Ada yang berpendapat bahwa imam ketujuh adalah Isma‘il bin Ja‘far putra pertama Imam Ja‘far yang meninggal ketika Imam Ja‘far masih hidup yang kemudian disebut Syiah Ismailiyah atau Syiah Sab’iyah (Syiah yang mempercayai ada tujuh orang imam).
Ada pula yang lain yang mengatakan bahwa imam ketujuh adalah Musa al-Kazim, putra kedua Imam Ja‘far. Kelompok terakhir inilah yang kemudian disebut Syiah Itsna ‘Asyariyyah yang mempercayai ada dua belas imam.
DAFTAR PUSTAKA
Abu Zahrah, Muhammad. Tarikh al-Madzahib al-Islamiyyah as-Siyasah wa al-‘Aqa’id wa Tarikh al-Madzahib al-Fiqhiyyah. Cairo: Dar al-Fikr al-‘Arabi, t.t.
Amin, Ahmad. Dhuha al-Islam. Beirut: Dar al-Ma’rifah, 1975.

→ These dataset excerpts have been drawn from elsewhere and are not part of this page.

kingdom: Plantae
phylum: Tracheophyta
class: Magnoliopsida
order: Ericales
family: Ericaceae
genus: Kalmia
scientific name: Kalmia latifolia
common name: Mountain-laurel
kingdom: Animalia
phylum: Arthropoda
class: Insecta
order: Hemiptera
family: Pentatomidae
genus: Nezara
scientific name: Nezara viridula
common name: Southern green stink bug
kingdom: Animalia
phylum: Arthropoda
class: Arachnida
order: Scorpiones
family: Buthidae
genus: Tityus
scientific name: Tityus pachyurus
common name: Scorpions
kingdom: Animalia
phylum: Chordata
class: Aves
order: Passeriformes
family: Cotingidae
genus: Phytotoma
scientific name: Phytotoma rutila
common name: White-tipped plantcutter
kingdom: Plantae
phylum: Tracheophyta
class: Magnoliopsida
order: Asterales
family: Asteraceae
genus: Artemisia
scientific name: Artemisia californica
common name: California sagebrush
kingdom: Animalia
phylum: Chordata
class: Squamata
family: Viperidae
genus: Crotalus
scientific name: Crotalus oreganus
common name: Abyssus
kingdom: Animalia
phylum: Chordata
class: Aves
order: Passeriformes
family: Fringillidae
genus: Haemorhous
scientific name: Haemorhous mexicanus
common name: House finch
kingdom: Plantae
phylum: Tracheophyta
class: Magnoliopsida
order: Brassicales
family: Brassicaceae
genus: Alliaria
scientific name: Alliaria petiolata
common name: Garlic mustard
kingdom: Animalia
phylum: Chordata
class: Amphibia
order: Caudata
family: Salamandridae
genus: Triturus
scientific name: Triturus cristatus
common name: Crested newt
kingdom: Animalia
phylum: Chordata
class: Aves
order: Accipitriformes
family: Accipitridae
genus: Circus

____________. Fajr al-Islam. Cairo: Maktabah an-Nahdah al-Misriyah, 1975.
Ibnu Rusyd. Bidayah al-Mujtahid wa Nihayah al-Muqtasid. Cairo: Syarikah Maktabah wa Matba‘ah Mustafa al-Babi al-Halabi wa Auladuh, 1401 H/1981 M.
Jafri, S. Husein M. Awal dan Sejarah Perkembangan Islam Syiah, terj. Meth Kieraha, Jakarta: Pustaka Hidayah, 1989.
al-Jaziri, Abdurrahman. al-Fiqh ‘ala al-Madzahib al-Arba‘ah. Beirut: Dar al-Fikr, 1986.
Khan, Qamaruddin. al-Mawardi’s Theory of the State. Delhi: Idarahi Adabiyati, 1979.
_________________. Pemikiran Politik Ibnu Taimiyah, terj. Anas Mahyudin. Bandung: Pustaka, 1983.
al-Mawardi. al-Ahkam as-Sulthaniyyah. Cairo: al-Babi al-Halabi, 1973.
Nasution, Harun. Islam Ditinjau dari Berbagai Aspeknya. Jakarta: UI Press, 1986.
Sabiq, Sayid. Fiqh as-Sunnah. Beirut: Dar al-Fikr, 1986.
asy-Syahrastani, Abu al-Fath Muhammad Abdul Karim. al-Milal wa an-Nihal, ed.
Abdul Aziz Muhammad al-Wakil. Beirut: Dar al-Fikr, t.t.